The 1 Series is controlled with the accelerator
An impression that is seamless on the handling course continues. The Audi A3 around wide arches, which - if set up beforehand - he passes through the tight corners without wasting time. With deactivated ASR still understeering, it almost mimes the rear-wheel drive with the electronics completely switched off and a heavy accelerator foot. Almost, because the BMW 1 Series comes across even more jaggedly, but almost stands still in turns. With its rear-end agility, it wants to be controlled almost exclusively with the accelerator pedal.
The Audi wins the race
Due to the concept, the Scirocco understeers more, behaves more stable, offers its driver helpful load change reactions as a radius reduction. Nevertheless: The A3 Quattro remains handling boss, hums - depending on the ESP position - the VW Scirocco one, the BMW six seconds behind. Not 20 minutes like its rally ancestor at the European Rally Championship in Portugal in 1980, but at least.

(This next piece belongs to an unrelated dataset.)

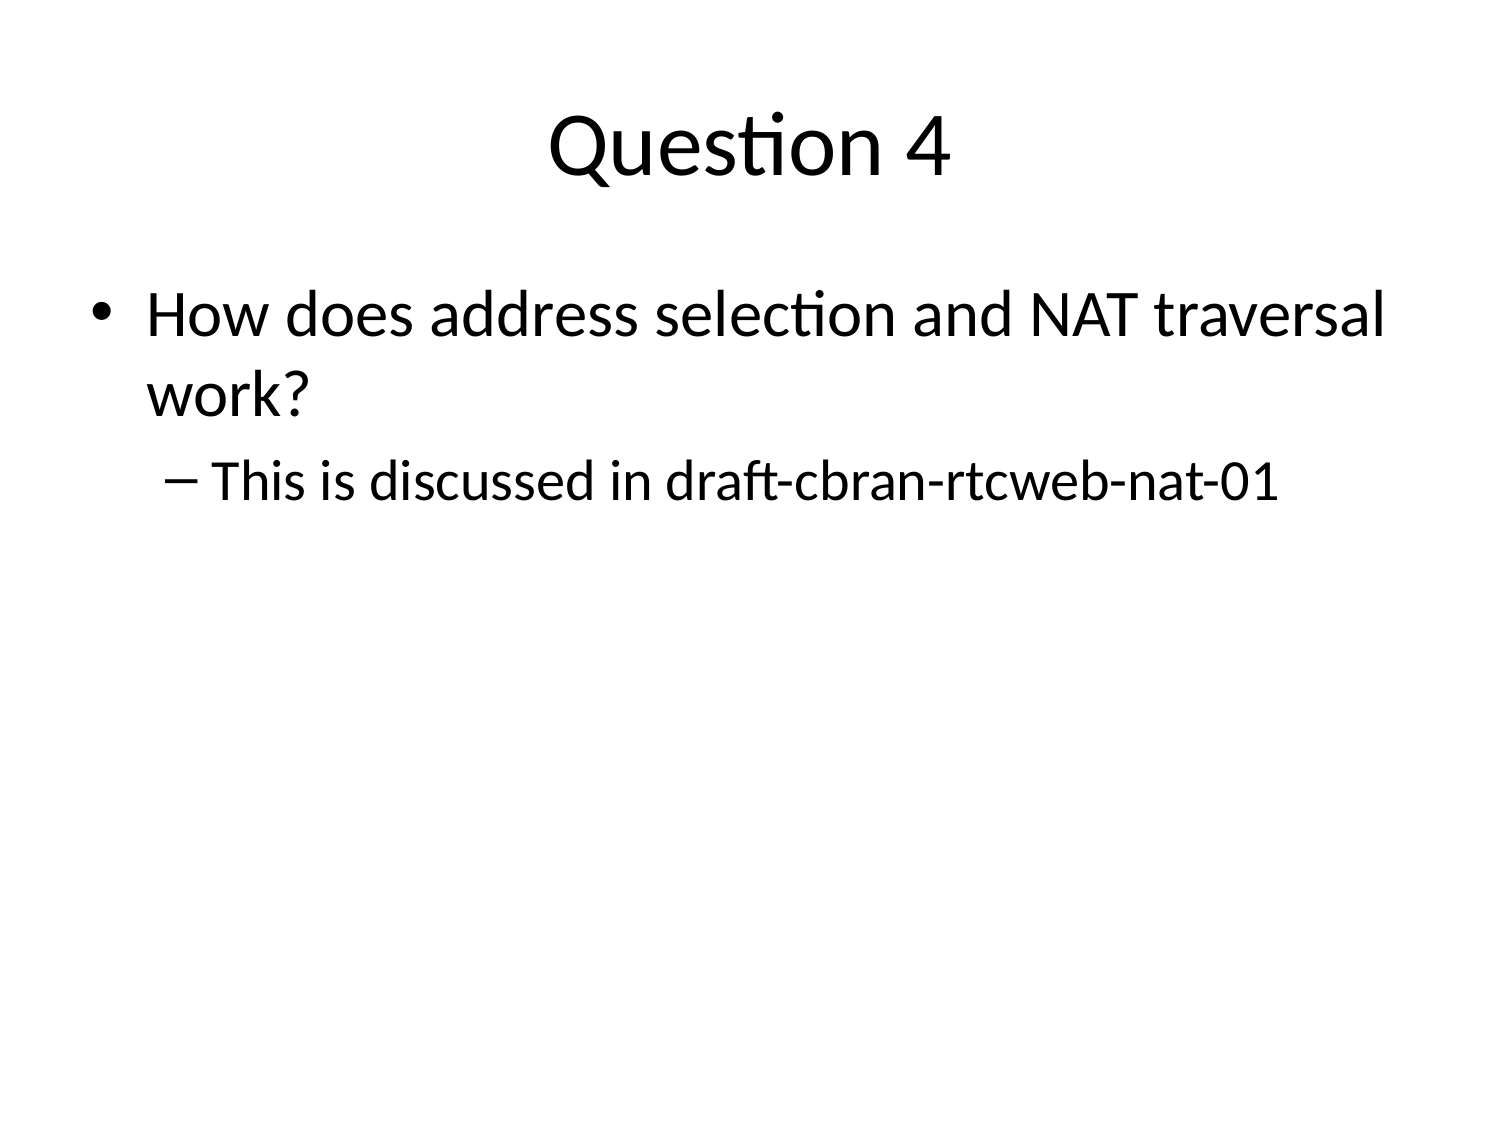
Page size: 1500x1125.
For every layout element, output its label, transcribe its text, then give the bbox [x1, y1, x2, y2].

list How does address selection and NAT traversal work? This is discussed in draft-cbran-rtcweb-nat-01 [75, 262, 1425, 1005]
title Question 4 [75, 45, 1425, 233]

You intervene relatively hard and lastingly and cannot make up for the physical shortcoming of the drive concept on snow. A talented pilot can take advantage of his agility in slalom and ride in the front (both with and without DSC), but on fast passages, it is precisely this rear-end activity that plagues the one with glaring traction problems. He can be stimulated by bumps and gullies, demands fastSteering reactions and threatens with massive counterattacks if the stability program is deactivated.
It accelerates appropriately, stays on an uneven snow slope and Stable and easy to control at high speeds, pleases with soft reactions. Under thrust, ASR and ESP control smoothly and effectively. In narrow passages he benefits from his calculable load change reactions. In the slalom he manages the best time, in the handling course he is just behind the Audi, but well in front of the BMW.
Usually leaves it alone the multi-plate clutch (LK) positioned at the end of the cardan shaft transfers the power to the front wheels. Only when there is slip does the electronics send more or less power to the rear, depending on the driving situation. This is done quickly and continuously by pressing the fins together using oil pressure from an electric pump.